***** PASSAGE

The audit process is a bot run, and the proposal is for that to run for all wikis for the data collection, though for the steward to only to take action by notification where an admin is absent for nn period on the wikis identified being with the scope. The idea is to push as much as responsibility as possible back to communities, so I don't see that the plan is antithesis to what you suggest, but I don't see the benefit in prohibiting the audit. — billinghurst sDrewth 14:47, 20 April 2013 (UTC)[reply]
- If they are wikis with an identified review process they are excluded from the guidance. (Bureaucrat#Removing_access) ... numbers are already excluded, though some of these exclusions are just weird. What if the 'crats go missing? Still excluded?

**********
***** AVAILABLE DATA

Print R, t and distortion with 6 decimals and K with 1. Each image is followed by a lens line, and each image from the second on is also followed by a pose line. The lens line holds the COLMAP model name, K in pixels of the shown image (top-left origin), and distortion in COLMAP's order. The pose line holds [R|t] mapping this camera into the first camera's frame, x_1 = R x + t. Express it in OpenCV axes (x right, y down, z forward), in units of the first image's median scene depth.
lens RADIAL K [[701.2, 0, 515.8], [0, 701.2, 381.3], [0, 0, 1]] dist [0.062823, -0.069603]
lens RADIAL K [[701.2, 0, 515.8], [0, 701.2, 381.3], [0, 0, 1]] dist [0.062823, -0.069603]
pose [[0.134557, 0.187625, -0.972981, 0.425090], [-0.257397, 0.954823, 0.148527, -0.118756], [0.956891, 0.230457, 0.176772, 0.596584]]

**********
***** AVAILABLE DATA

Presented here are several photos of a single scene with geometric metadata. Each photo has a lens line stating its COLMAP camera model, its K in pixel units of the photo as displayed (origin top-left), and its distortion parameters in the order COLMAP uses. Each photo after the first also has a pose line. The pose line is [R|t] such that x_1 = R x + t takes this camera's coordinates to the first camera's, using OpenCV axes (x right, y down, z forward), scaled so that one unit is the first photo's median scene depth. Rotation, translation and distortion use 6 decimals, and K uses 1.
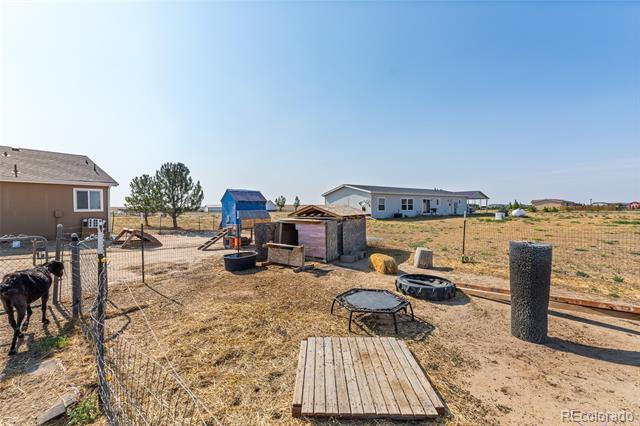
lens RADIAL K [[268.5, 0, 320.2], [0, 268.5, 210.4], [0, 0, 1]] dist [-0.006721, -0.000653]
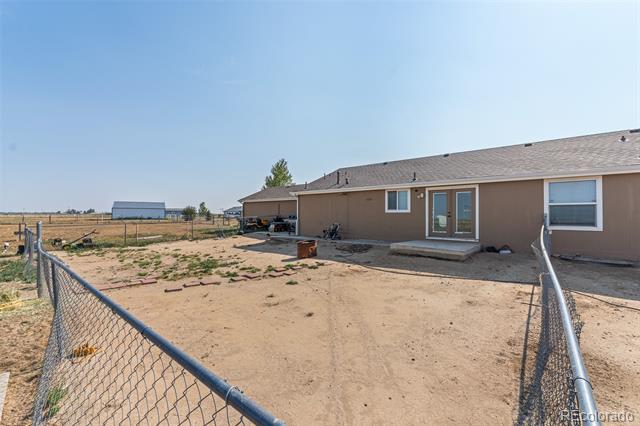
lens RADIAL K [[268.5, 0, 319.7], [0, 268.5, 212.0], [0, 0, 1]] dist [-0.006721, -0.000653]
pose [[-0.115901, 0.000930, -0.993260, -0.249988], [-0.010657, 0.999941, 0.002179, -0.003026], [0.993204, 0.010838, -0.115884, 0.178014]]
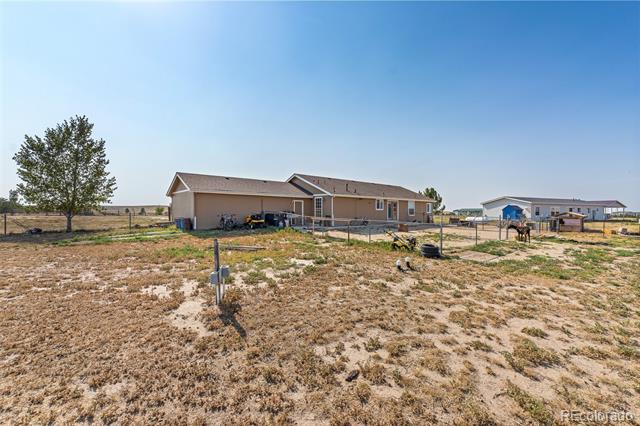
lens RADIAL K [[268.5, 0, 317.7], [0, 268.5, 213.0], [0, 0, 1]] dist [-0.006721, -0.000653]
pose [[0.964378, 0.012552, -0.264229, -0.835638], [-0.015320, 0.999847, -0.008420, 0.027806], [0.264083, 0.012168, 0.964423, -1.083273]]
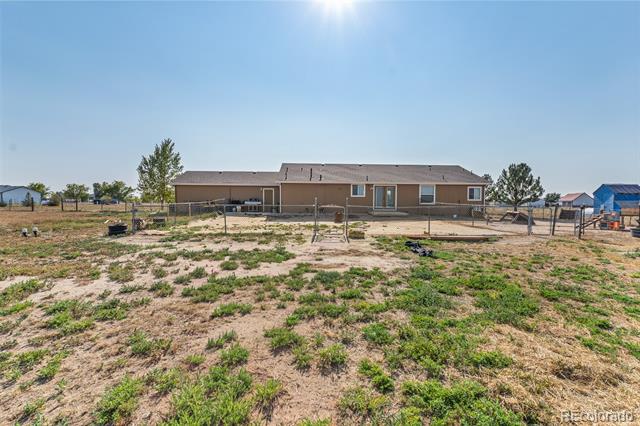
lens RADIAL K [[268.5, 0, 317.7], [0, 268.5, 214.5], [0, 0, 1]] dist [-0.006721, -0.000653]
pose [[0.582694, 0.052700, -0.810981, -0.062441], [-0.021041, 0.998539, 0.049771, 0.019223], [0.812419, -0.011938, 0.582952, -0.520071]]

**********

PROBLEM DETAILS — Please say whether each statement agrees with the passage on the wiki audit proposal, answering yes or no and quoting the passage's deciding words: 1. The audit process is run by a bot. 2. The writer sees a benefit in prohibiting the audit. 3. Wikis with an identified review process are excluded from the guidance.

RESULT OF THE EXERCISE —
1. Yes: "The audit process is a bot run"
2. No: "but I don't see the benefit in prohibiting the audit"
3. Yes: "If they are wikis with an identified review process they are excluded from the guidance."